• Exercises to complete:
a - In the guide to New York theater shows, what award is The Play That Goes Wrong said to have won?
b - Translate this sentence from the guide to New York theater shows into Spanish: "Buy a ticket to see if the fictional cast and crew will make it to their next performance!"
c - Carry the guide to New York theater shows forward from its final sentence.

Perhaps in an effort to fully encompass the enormity of, well, space, be advised that SPACE DOGS is a highly sensory production that includes strobe light, laser, and haze effects. Lift off!

If you’re looking to revisit a few old friends, make your way over to New World Stages (340 W50th St — corner of 8th Ave) where you can say hi to the Jersey Boys and live out every actor’s nightmare in The Play That Goes Wrong

Jersey Boys Off-Broadway at New World Stages
The company of Jersey Boys Off-Broadway at New World Stages. Photo: Joan Marcus

Transferred from the long-running Broadway production, Jersey Boys chronicles the rise of Frankie Valli, Bob Gaudio, Tommy DeVito, and Nick Massi, four “blue-collar boys from New Jersey who grew up on the wrong side of the tracks but eventually made the journey to pop superstardom” to become 60s superstar-act, The Four Seasons. Full of catchy, familiar hits, try to leave the falsetto to Frankie and hold your temptation to sing along until the curtain call!

The Play that Goes Wrong
The Play that Goes Wrong. Photo: Jeremy Daniel

The Play that Goes Wrong is a rollicking, farcical Olivier Award-winning comedy hybrid “of Monty Python and Sherlock Holmes,” where the opening performance of the fictional Murder at Haversham Manor is riddled with mishaps, mayhem, and more than a few pratfalls. Buy a ticket to see if the fictional cast and crew will make it to their next performance!

We know, this winter has been filled with endless reruns of The Office and Law and Order — why not take a break from your couch and catch some live shows that will satisfy the same craving at The Theater Center (210 W50th St bw 7/8th Ave)? 

Love is in the Air in The Office! A Musical Parody
Love is in the Air in The Office! A Musical Parody Photo: NYC & Company

From the minds behind musical parodies of Friends, Saved By the Bell, and Full House comes The Office! A Musical Parody, a (completely unauthorized) spoof of the hit NBC sitcom following the lives, loves, and meetings of the employees at Dunder Mifflin. A playful homage to the show’s finer moments, The Office! A Musical Parody turns the show’s famed punchlines into hummable hits like “Welcome to Scranton (The Electric City)” and “That’s What She Said.” Catching a matinee when you should be at the office? As Michael Scott would say, “I am running away from my responsibilities. And it feels good.”

• Records shown:

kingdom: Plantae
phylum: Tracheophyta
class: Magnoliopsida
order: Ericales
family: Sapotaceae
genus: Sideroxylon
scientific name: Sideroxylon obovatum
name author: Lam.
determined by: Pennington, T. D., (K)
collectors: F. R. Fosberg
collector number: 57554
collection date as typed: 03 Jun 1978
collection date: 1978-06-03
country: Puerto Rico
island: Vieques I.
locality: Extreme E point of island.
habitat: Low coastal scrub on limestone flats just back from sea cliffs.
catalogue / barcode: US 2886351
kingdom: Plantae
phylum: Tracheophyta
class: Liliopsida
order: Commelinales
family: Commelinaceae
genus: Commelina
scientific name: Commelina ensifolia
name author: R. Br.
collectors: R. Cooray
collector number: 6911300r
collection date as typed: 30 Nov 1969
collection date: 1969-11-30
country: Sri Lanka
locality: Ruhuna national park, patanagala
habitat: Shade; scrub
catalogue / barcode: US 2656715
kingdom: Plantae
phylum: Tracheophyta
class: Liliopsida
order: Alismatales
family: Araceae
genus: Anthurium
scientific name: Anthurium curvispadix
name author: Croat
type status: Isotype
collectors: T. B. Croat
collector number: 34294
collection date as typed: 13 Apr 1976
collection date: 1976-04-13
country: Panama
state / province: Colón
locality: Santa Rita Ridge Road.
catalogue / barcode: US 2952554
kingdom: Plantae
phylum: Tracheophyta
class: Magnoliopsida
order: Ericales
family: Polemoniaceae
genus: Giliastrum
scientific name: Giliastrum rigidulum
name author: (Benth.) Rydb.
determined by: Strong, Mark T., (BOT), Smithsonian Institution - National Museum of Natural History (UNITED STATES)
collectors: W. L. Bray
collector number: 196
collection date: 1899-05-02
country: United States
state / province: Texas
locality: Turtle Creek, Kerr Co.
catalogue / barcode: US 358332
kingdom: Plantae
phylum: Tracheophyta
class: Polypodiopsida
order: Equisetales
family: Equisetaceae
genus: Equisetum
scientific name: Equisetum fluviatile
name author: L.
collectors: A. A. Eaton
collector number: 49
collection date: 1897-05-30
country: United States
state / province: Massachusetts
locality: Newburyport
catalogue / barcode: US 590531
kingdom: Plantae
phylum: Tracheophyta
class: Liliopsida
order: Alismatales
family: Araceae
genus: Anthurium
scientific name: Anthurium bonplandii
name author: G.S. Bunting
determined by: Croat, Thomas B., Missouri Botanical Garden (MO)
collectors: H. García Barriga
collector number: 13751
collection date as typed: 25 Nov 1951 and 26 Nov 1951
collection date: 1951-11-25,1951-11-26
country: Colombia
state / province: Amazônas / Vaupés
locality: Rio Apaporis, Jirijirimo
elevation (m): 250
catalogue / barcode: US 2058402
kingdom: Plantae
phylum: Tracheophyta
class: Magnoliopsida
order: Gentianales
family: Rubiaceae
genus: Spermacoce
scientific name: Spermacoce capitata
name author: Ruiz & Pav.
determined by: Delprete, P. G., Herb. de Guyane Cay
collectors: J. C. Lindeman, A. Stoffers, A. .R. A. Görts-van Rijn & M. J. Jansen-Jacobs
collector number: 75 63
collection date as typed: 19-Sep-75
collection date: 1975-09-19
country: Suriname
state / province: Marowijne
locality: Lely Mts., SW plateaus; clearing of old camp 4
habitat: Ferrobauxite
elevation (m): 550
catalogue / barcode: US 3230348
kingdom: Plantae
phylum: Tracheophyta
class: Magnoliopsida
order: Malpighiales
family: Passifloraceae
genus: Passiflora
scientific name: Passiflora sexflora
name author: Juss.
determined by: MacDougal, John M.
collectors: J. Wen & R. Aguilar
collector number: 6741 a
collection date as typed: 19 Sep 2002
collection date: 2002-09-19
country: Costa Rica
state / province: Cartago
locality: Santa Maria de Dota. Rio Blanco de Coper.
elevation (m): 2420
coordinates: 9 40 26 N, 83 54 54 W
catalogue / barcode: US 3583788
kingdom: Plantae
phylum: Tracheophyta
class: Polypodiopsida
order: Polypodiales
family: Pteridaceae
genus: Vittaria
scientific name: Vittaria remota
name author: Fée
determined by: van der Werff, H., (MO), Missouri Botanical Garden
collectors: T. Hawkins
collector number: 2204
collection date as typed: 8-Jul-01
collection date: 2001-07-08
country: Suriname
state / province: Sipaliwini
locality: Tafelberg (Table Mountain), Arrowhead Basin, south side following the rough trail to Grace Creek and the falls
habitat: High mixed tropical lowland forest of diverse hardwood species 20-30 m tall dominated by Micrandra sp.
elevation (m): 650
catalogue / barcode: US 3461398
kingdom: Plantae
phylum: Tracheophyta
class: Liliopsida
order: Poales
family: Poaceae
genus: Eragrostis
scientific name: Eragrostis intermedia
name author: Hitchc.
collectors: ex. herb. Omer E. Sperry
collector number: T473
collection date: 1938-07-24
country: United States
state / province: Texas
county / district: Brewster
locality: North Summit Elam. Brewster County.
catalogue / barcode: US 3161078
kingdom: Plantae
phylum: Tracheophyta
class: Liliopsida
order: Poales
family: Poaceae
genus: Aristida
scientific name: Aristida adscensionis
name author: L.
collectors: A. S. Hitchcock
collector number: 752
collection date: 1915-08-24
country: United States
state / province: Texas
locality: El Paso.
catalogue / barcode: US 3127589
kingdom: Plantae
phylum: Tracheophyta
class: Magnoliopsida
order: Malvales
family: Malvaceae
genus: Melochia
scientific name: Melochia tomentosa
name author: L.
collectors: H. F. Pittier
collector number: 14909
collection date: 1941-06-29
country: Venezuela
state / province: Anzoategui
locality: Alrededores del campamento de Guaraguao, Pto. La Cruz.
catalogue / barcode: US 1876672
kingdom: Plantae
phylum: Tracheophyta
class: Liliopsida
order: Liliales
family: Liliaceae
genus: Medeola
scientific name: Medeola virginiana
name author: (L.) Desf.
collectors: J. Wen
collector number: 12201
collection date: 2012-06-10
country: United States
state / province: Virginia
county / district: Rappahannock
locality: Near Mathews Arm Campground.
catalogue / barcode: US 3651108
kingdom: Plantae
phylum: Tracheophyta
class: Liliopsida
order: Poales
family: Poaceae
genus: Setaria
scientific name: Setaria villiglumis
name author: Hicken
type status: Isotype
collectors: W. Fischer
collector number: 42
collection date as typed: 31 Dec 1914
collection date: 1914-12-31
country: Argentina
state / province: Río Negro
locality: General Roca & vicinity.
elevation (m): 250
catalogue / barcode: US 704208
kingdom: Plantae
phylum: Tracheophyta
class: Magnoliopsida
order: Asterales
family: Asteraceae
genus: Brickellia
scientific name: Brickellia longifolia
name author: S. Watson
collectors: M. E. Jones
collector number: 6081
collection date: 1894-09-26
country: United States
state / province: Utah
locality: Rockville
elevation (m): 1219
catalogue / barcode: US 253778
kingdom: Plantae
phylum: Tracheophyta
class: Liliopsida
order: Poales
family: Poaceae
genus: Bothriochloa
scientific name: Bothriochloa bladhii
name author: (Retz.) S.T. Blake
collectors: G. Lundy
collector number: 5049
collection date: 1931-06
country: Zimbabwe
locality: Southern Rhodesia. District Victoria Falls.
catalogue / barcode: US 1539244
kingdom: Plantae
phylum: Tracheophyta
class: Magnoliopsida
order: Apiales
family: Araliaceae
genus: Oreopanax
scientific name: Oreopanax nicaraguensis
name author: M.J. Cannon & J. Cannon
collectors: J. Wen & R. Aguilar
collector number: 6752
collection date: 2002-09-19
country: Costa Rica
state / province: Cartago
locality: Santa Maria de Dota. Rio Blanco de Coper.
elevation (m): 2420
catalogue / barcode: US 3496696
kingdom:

• Answers to each task:
a - An Olivier Award.

b - ¡Compre una entrada para ver si el elenco y el equipo ficticios logran llegar a su próxima función!

c -
And if you’re always trying to guess who did it on Law and Order, take a stab at solving the Perfect Crime, a sultry, comedic thriller telling the tale of “a beautiful and brilliant psychiatrist who is accused of killing her wealthy British husband”. Perfecting the art of a taut mystery since 1987, Perfect Crime boasts a record of over 10,000 performances and is the longest-running non-musical play in New York history. And in an even stranger turn of events, Perfect Crime was recently the site of its own crime, closing for several performances after thieves broke into the theater and stole all of its copper pipes.

Load up on the Perfect Crime.
Load up on the Perfect Crime. Photo: Instagram

Also included in Off-Broadway Week’s lineup is one of its largest venues, the New York City Center (W55th — east of 6th Ave), now showing Manhattan Theatre Club’s world-premiere of Joshua Harmon’s new play, Prayer for The French Republic. 

Harmon, a Drama Desk Award winner for his play Admissions, teams up with Tony Award-winning director David Cromer in this unsettlingly timely and timeless drama set in 1944, where “a Jewish couple in Paris desperately awaits news of their missing family. More than 70 years later, the couple’s great-grandchildren find themselves facing the same question as their ancestors: ‘Are we safe?’ Following five generations of a French Jewish family, Prayer for the French Republic is a sweeping look at history, home, and the effects of an ancient hatred.”  

Inspired by all of the exciting new works and familiar favorites you’ve seen? 2-for-1 tickets at NYC Broadway Week have also been extended through February 27! And if you’re interested in branching out beyond the neighborhood, check out all of the NYC Off-Broadway Week offerings at NYCGO — there’s never been a better time to support Off-Broadway’s (and Hell’s Kitchen’s) theatrical reopening while discovering some of the industry’s most innovative and compelling productions.